Summarize the passage on building the USP3 targeting vector in two sentences.

» PASSAGE PROVIDED:
= = =

Construction of USP3 targeting vector.
Targeting construct for USP3 was generated using the pFlexible targeting vector system (van der Weyden et al., 2005). The pFlexible vector (pAG14) contains the PGK-driven positive/negative selectable marker puroDtk and loxP (L) and FRT (F) recombination target sites. This allow for efficient conversion of a single targeting event into a null or conditional mouse line.
A BAC clone (bMQ-415O10; Geneservice) from 129S7/AB2.2 mouse DNA (indexed 129S7/SvEvBrd-Hprtb-m2 (AB2.2) library, displayed on the Ensembl Genome Browser [http://www.ensembl.org/Mus_musculus/] under the DAS source 129S7/AB2.2) containing the USP3 locus was used to generate the USP3 targeting construct, and DNA fragments were amplified from the BAC DNA by PCR using the Expand Long range dNTPack kit (Roche). Fragments were as follows: the 5′ homology arm (3.5 kb PCR fragment 5′ of exon 2 in the USP3 gene, flanked by AscI restriction site: forward primer, 5′-GGCGCGCCCTGCCTCTGCTTCCTTTAGT-3′; reverse primer, 5′-GGCGCGCCGAATTCGGTTAATAAACTGGTTTCCCA-3′), the conditional arm (4.3 kb PCR product containing exon 2 and 3, flanked by PacI sites; forward primer containing PacI-BamHI-KpnI sites, 5′-TTAATTAAGGATCCGGTACCTGTTGACTTCAAAAGAGAGTG-3′; reverse primer, 5′-TTAATTAACCTCTTAAAGTCTAATACACTTC-3′), and the 3′ homology arm (4.6 kb PCR fragment 3′ of exon 3, flanked by NotI sites; forward primer, 5′-GCGGCCGCAAGTTGGAGATAGCCATGCC-3′; reverse primer, 5′-GCGGCCGCCTGTTAAAAGCAGATAAGCAC-3′). PCR products were first cloned in pCR-XL-TOPO Vector (TOPO XL PRC Cloning kit; Invitrogen) using one shot Stbl3 chemically competent Escherichia coli (Invitrogen). The pCR-XL-TOPO–cloned homology arms were fully sequenced prior subcloning into the pFlexible vector using the AscI, PacI, and Not1 restriction sites incorporated by PCR. Primers used for sequencing are available upon request. The final pFlexible-USP3CKO-FRT (conditional knockout–Flpe recombinase target) construct was fully sequenced prior to electroporation.

= = =

» GIVEN INFORMATION:

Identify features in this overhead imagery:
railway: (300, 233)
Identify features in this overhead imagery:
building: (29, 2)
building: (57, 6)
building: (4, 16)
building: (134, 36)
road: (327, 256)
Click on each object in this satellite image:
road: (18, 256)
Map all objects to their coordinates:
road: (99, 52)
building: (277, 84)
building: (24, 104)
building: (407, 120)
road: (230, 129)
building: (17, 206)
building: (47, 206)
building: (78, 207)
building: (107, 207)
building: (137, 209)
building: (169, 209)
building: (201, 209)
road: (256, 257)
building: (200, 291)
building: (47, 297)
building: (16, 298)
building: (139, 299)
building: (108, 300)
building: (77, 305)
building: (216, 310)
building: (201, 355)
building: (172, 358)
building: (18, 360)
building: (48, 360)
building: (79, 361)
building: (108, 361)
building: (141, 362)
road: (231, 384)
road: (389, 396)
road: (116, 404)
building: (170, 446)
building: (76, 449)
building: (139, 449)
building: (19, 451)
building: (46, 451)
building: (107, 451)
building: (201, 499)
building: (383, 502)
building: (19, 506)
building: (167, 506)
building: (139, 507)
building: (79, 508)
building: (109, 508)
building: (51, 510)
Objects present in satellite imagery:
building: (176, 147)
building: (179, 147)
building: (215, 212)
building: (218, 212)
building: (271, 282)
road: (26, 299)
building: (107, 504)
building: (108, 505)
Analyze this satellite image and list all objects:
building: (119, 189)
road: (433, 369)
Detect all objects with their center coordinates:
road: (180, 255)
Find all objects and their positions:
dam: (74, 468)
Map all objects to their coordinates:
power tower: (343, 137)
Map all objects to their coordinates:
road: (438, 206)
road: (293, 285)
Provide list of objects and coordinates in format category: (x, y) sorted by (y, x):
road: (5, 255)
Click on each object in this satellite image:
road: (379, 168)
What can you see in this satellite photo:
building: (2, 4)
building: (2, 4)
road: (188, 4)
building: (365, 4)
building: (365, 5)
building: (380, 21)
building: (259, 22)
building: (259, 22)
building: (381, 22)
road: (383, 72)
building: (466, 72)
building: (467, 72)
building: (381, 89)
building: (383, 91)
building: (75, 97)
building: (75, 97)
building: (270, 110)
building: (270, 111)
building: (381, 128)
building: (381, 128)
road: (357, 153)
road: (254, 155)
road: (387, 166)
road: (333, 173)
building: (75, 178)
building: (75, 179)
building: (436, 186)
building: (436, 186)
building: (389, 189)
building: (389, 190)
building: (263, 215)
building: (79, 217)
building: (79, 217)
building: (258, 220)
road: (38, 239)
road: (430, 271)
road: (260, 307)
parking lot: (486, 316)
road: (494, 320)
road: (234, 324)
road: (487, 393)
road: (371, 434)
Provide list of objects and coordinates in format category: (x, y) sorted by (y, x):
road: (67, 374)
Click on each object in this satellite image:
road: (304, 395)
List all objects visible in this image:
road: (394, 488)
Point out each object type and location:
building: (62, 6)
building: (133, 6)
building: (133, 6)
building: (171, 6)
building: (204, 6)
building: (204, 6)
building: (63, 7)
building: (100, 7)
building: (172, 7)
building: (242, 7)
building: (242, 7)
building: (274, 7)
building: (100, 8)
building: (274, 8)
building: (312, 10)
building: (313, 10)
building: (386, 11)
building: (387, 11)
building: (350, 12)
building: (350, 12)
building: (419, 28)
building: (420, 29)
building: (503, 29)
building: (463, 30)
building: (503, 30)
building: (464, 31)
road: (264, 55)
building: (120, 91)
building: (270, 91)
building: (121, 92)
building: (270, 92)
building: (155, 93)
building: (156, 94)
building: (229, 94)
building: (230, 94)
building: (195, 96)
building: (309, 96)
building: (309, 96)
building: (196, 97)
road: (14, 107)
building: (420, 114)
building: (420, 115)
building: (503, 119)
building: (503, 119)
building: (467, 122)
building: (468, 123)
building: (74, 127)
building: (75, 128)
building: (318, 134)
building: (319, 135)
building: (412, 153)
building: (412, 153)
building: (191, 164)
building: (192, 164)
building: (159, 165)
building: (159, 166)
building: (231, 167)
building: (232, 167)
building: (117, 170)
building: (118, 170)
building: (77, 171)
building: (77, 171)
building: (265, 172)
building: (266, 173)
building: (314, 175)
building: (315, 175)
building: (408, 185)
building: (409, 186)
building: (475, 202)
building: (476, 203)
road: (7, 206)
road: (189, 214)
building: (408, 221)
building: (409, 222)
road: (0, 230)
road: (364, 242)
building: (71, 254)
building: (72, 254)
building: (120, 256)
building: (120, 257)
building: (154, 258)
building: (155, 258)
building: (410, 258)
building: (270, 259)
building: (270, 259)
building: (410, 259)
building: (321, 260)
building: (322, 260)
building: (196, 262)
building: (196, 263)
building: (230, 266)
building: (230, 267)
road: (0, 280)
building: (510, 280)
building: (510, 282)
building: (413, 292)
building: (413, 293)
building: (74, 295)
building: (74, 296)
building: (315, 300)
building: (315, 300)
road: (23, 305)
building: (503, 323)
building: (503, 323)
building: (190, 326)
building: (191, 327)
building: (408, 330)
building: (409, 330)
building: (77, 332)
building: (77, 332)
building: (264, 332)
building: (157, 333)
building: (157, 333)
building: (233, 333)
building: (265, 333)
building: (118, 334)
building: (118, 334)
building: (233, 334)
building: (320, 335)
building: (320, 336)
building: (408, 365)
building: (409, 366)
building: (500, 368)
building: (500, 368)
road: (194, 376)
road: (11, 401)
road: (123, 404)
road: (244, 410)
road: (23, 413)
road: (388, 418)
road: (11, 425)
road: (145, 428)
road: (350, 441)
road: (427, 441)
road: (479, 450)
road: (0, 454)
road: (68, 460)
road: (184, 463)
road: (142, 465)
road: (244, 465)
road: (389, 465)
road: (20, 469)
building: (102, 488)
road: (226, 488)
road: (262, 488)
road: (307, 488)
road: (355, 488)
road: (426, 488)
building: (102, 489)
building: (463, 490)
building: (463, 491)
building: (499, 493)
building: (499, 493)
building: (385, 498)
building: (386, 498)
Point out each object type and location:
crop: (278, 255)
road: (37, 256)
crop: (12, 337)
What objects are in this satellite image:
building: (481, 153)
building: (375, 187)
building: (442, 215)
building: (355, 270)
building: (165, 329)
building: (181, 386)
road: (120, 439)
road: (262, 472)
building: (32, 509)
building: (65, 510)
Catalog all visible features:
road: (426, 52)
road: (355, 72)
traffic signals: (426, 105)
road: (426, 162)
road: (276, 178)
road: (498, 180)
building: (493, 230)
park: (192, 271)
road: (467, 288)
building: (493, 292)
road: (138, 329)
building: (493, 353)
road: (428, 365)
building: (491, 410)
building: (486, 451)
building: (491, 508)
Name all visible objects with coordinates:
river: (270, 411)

= = =

» ANSWER TO THIS EXERCISE: The USP3 targeting construct was made with the pFlexible vector system, whose vector carries a PGK-driven positive/negative selectable marker along with loxP and FRT recombination sites so that a single targeting event can be converted into a null or conditional mouse line. A 5′ homology arm, a conditional arm containing exons 2 and 3, and a 3′ homology arm were PCR-amplified from a BAC clone containing the USP3 locus, cloned into pCR-XL-TOPO, sequenced, and subcloned into pFlexible, and the final construct was fully sequenced before electroporation.